Task item: Reproduce every line of text in the listing below without any change, leaving the pictures out of your answer.

Data excerpts:
* * *
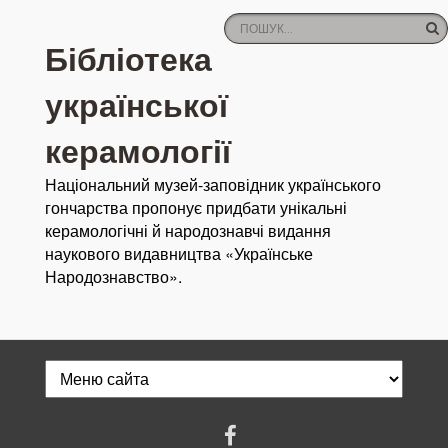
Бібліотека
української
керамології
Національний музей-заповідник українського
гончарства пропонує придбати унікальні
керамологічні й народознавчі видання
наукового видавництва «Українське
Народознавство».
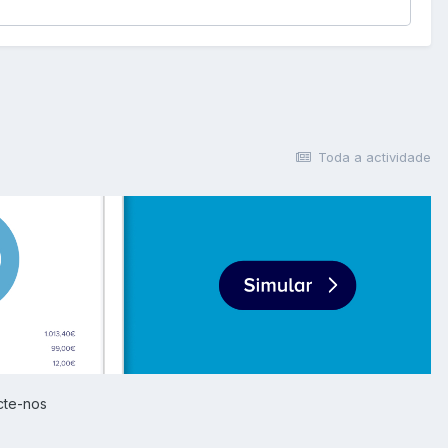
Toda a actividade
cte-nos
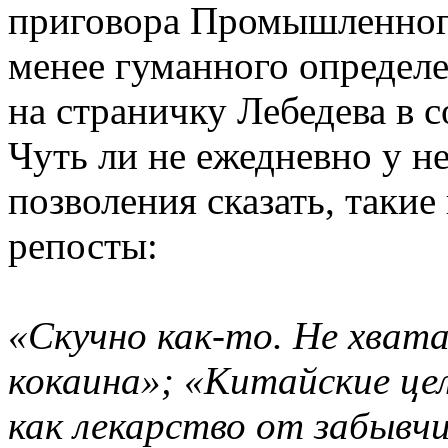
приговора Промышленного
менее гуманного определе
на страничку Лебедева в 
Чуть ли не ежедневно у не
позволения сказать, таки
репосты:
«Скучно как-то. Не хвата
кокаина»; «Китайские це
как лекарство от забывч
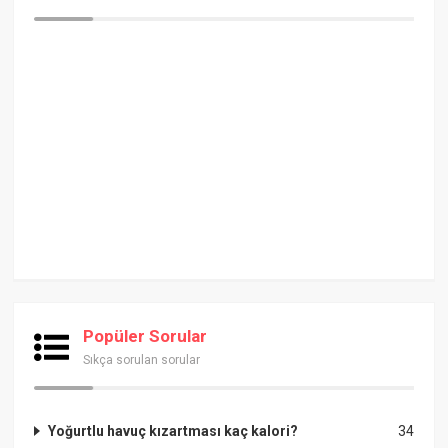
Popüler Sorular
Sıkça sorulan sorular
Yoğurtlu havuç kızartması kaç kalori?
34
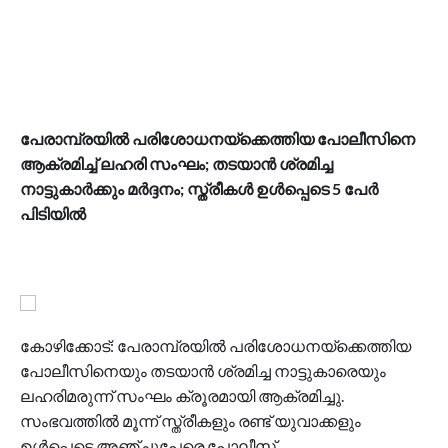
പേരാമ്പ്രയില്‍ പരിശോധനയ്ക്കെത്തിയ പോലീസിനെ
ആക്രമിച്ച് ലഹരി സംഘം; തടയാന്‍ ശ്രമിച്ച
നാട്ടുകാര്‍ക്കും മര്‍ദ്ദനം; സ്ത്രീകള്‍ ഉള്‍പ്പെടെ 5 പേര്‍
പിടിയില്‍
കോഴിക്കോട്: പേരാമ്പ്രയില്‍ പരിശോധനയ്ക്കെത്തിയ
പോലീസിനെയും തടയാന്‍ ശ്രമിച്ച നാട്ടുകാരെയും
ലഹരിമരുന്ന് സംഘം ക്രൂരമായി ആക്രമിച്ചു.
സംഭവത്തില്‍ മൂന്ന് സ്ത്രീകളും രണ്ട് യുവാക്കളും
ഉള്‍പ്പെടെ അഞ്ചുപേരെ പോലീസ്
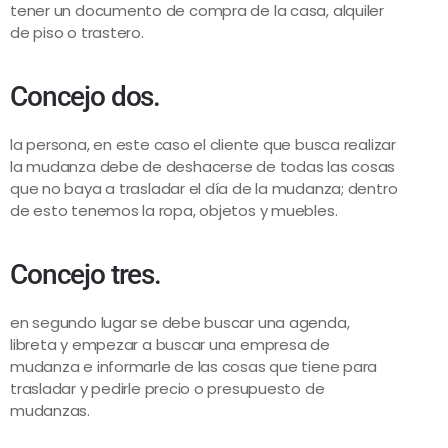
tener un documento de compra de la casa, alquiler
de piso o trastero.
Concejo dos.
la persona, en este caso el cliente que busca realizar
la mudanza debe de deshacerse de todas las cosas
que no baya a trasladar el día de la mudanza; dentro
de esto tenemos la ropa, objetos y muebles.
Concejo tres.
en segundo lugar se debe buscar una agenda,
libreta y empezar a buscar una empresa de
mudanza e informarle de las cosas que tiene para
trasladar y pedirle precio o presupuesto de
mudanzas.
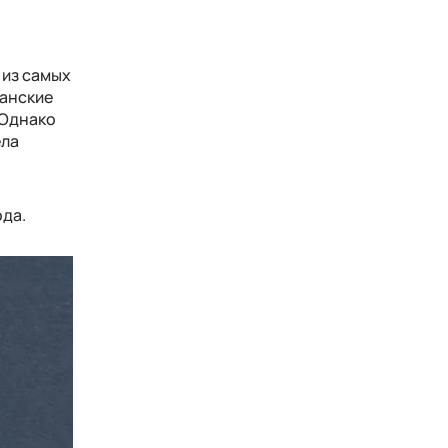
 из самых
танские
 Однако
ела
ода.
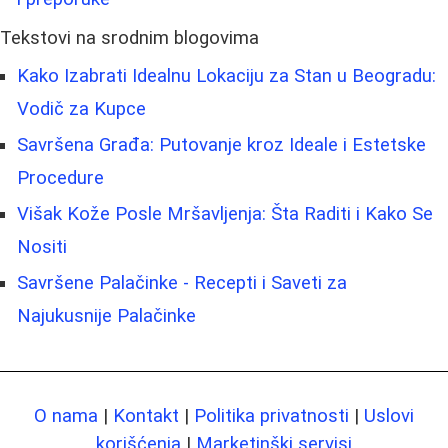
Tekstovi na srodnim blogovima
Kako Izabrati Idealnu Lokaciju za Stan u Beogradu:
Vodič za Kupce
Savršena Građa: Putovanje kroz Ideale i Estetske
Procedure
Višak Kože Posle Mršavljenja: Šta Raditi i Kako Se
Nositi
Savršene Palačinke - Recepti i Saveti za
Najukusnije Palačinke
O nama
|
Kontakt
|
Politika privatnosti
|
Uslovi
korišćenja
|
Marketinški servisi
* * *
Response:
Бібліотека
української
керамології
Національний музей-заповідник українського
гончарства пропонує придбати унікальні
керамологічні й народознавчі видання
наукового видавництва «Українське
Народознавство».
Toda a actividade
cte-nos
приговора Промышленного
менее гуманного определе
на страничку Лебедева в 
Чуть ли не ежедневно у не
позволения сказать, таки
репосты:
«Скучно как-то. Не хвата
кокаина»; «Китайские це
как лекарство от забывч
Popüler Sorular
Sıkça sorulan sorular
Yoğurtlu havuç kızartması kaç kalori?
34
പേരാമ്പ്രയില്‍ പരിശോധനയ്ക്കെത്തിയ പോലീസിനെ
ആക്രമിച്ച് ലഹരി സംഘം; തടയാന്‍ ശ്രമിച്ച
നാട്ടുകാര്‍ക്കും മര്‍ദ്ദനം; സ്ത്രീകള്‍ ഉള്‍പ്പെടെ 5 പേര്‍
പിടിയില്‍
കോഴിക്കോട്: പേരാമ്പ്രയില്‍ പരിശോധനയ്ക്കെത്തിയ
പോലീസിനെയും തടയാന്‍ ശ്രമിച്ച നാട്ടുകാരെയും
ലഹരിമരുന്ന് സംഘം ക്രൂരമായി ആക്രമിച്ചു.
സംഭവത്തില്‍ മൂന്ന് സ്ത്രീകളും രണ്ട് യുവാക്കളും
ഉള്‍പ്പെടെ അഞ്ചുപേരെ പോലീസ്
tener un documento de compra de la casa, alquiler
de piso o trastero.
Concejo dos.
la persona, en este caso el cliente que busca realizar
la mudanza debe de deshacerse de todas las cosas
que no baya a trasladar el día de la mudanza; dentro
de esto tenemos la ropa, objetos y muebles.
Concejo tres.
en segundo lugar se debe buscar una agenda,
libreta y empezar a buscar una empresa de
mudanza e informarle de las cosas que tiene para
trasladar y pedirle precio o presupuesto de
mudanzas.
 из самых
танские
 Однако
ела
ода.
Tekstovi na srodnim blogovima
Kako Izabrati Idealnu Lokaciju za Stan u Beogradu:
Vodič za Kupce
Savršena Građa: Putovanje kroz Ideale i Estetske
Procedure
Višak Kože Posle Mršavljenja: Šta Raditi i Kako Se
Nositi
Savršene Palačinke - Recepti i Saveti za
Najukusnije Palačinke
O nama
|
Kontakt
|
Politika privatnosti
|
Uslovi
korišćenja
|
Marketinški servisi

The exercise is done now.